[Information shown Boundary: Start]

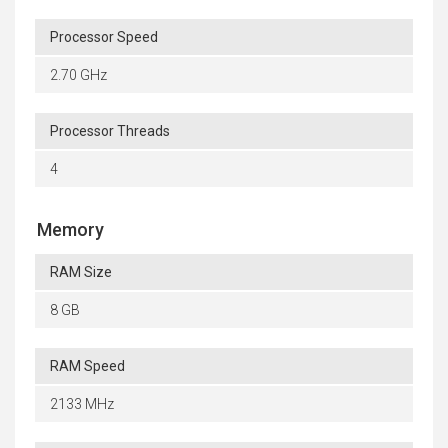
Processor Speed
2.70 GHz
Processor Threads
4
Memory
RAM Size
8 GB
RAM Speed
2133 MHz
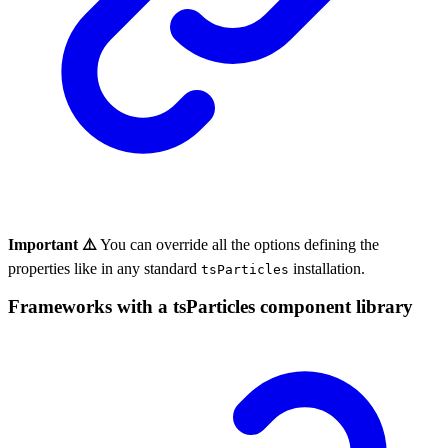
Important ⚠️
You can override all the options defining the
properties like in any standard
installation.
tsParticles
Frameworks with a tsParticles component library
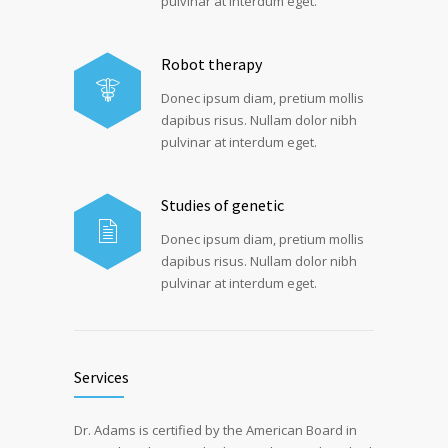
pulvinar at interdum eget.
Robot therapy
Donec ipsum diam, pretium mollis
dapibus risus. Nullam dolor nibh
pulvinar at interdum eget.
Studies of genetic
Donec ipsum diam, pretium mollis
dapibus risus. Nullam dolor nibh
pulvinar at interdum eget.
Services
Dr. Adams is certified by the American Board in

[Information shown Boundary: End]

[Job item]
Copy out every line of the material above precisely, omitting the pictures.

[The completed task]
Processor Speed
2.70 GHz
Processor Threads
4
Memory
RAM Size
8 GB
RAM Speed
2133 MHz
Important ⚠️
You can override all the options defining the
properties like in any standard
installation.
tsParticles
Frameworks with a tsParticles component library
pulvinar at interdum eget.
Robot therapy
Donec ipsum diam, pretium mollis
dapibus risus. Nullam dolor nibh
pulvinar at interdum eget.
Studies of genetic
Donec ipsum diam, pretium mollis
dapibus risus. Nullam dolor nibh
pulvinar at interdum eget.
Services
Dr. Adams is certified by the American Board in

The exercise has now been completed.